According to his tweet, the platform team introduced the SAFU fund in order to always be prepared for losses that may arise due to problems with the security of the platform.
HTX has also implemented real-time monitoring mechanisms to prevent such losses. While Sun denies having a large stake in HTX, he has promised to host several livestreams – in English and Chinese – to discuss the exchange’s security.
Web3 security firm Cyvers said the breach took place on Sept. 24, when a hacker withdrew 5,000 ETH from the platform.
Sun confirmed the attack, emphasizing that $8 million is only a fraction of HTX’s total sum of assets and is equal to the exchange’s fortnightly revenue. He added that the platform is operating “completely normally” and that the issues that led to the breach had been successfully resolved.

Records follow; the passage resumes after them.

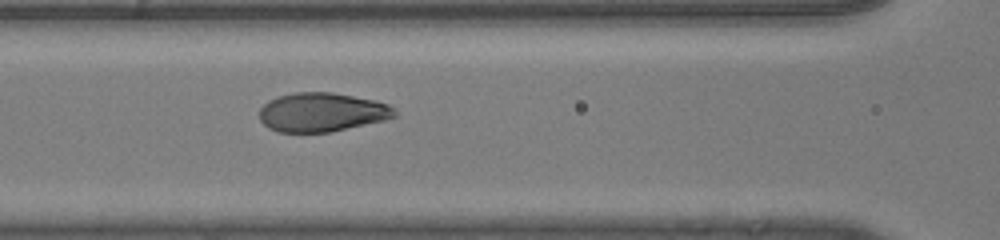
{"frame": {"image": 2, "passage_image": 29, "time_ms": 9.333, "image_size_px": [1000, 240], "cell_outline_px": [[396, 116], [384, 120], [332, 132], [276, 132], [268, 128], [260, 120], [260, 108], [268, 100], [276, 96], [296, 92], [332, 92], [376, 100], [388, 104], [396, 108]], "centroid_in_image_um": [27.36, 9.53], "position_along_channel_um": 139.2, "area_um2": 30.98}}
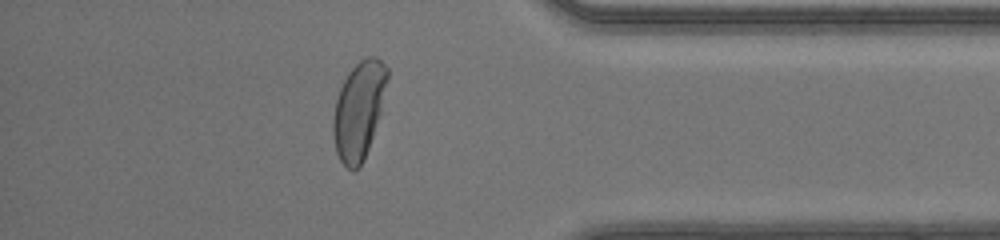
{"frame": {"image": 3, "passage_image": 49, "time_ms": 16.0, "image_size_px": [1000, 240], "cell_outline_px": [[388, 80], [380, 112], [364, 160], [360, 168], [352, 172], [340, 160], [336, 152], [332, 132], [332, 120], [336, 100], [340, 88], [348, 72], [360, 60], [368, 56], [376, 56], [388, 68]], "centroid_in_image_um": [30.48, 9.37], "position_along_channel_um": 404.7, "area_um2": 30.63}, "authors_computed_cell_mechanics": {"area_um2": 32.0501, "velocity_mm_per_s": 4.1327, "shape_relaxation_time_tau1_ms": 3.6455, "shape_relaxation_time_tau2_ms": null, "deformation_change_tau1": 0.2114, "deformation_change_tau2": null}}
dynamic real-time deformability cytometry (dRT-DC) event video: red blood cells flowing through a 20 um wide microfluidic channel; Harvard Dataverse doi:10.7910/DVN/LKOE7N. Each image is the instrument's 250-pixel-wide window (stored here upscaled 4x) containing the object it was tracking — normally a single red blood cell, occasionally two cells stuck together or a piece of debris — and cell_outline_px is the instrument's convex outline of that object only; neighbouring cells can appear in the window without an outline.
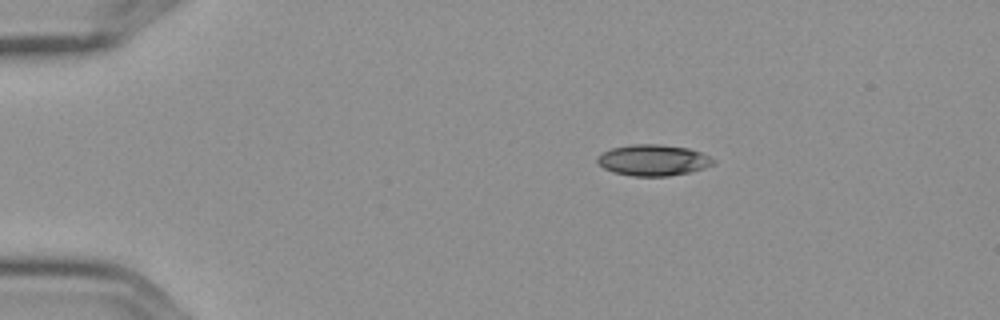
{"species": "Egyptian fruit bat (a non-hibernating species)", "species_latin": "Rousettus aegyptiacus", "temperature_condition": "cold", "stored_images_in_passage": 2, "camera_frame_rate_fps": 3000, "um_per_image_px": 0.085, "frame": {"image": 1, "passage_image": 1, "time_ms": 0.0, "image_size_px": [1000, 320], "cell_outline_px": [[716, 164], [704, 168], [688, 172], [668, 176], [632, 176], [612, 172], [604, 168], [596, 160], [596, 156], [612, 148], [632, 144], [660, 144], [688, 148], [700, 152], [716, 160]], "centroid_in_image_um": [55.52, 13.61], "position_along_channel_um": 29.5, "area_um2": 21.04}}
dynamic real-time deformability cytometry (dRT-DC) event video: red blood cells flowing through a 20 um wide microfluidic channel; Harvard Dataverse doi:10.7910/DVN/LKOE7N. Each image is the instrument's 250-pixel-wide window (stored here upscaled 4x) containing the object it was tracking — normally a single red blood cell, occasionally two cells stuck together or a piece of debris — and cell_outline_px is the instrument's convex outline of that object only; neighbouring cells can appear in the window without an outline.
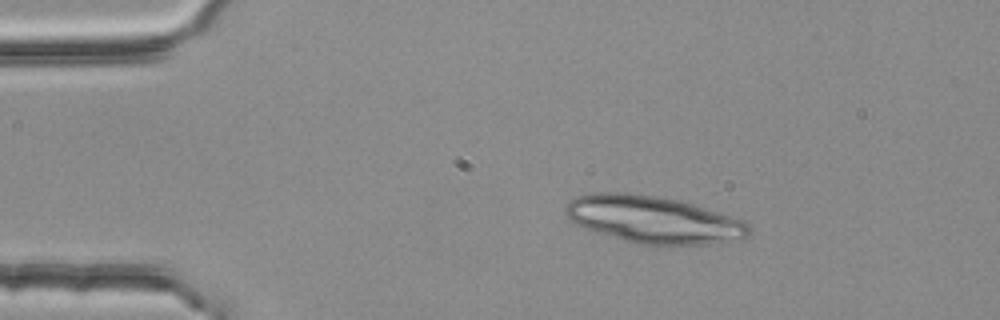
{"species": "common noctule bat (a hibernating species)", "species_latin": "Nyctalus noctula", "temperature_condition": "room temperature", "stored_images_in_passage": 2, "camera_frame_rate_fps": 3000, "um_per_image_px": 0.085, "animal": {"sex": "female", "body_mass_g": 25.1}, "frame": {"image": 1, "passage_image": 1, "time_ms": 0.0, "image_size_px": [1000, 320], "cell_outline_px": [[752, 228], [748, 236], [708, 244], [636, 244], [596, 232], [584, 228], [576, 224], [564, 212], [564, 208], [568, 200], [576, 196], [592, 192], [628, 192], [656, 196], [680, 200], [744, 220]], "centroid_in_image_um": [55.48, 18.64], "position_along_channel_um": 29.5, "area_um2": 50.34}}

HTX to offer reward for returning assets
Cyvers Alerts stated that the HTX administration also offered the hacker a 5% “white hat bonus” (around $393,000) in exchange for returning the stolen assets by Oct. 2. The trading platform has also announced that they had uncovered the hacker’s identity, and is planning to take legal actions within a week if funds are not returned.
However, neither Sun nor HTX has confirmed the information about the “bonus” yet.
CZ offers help to HTX
Shortly after the hack, the head of the largest cryptocurrency exchange, Binance, Changpeng Zhao, offered to help investigate the hack. CZ tasked Binance’s security team with helping track the stolen funds.
He also made a joke about the similarity of the name HTX with the infamous crypto exchange FTX. However, Zhao noted that HTX’s losses are not comparable to the amount of users’ assets on the platform.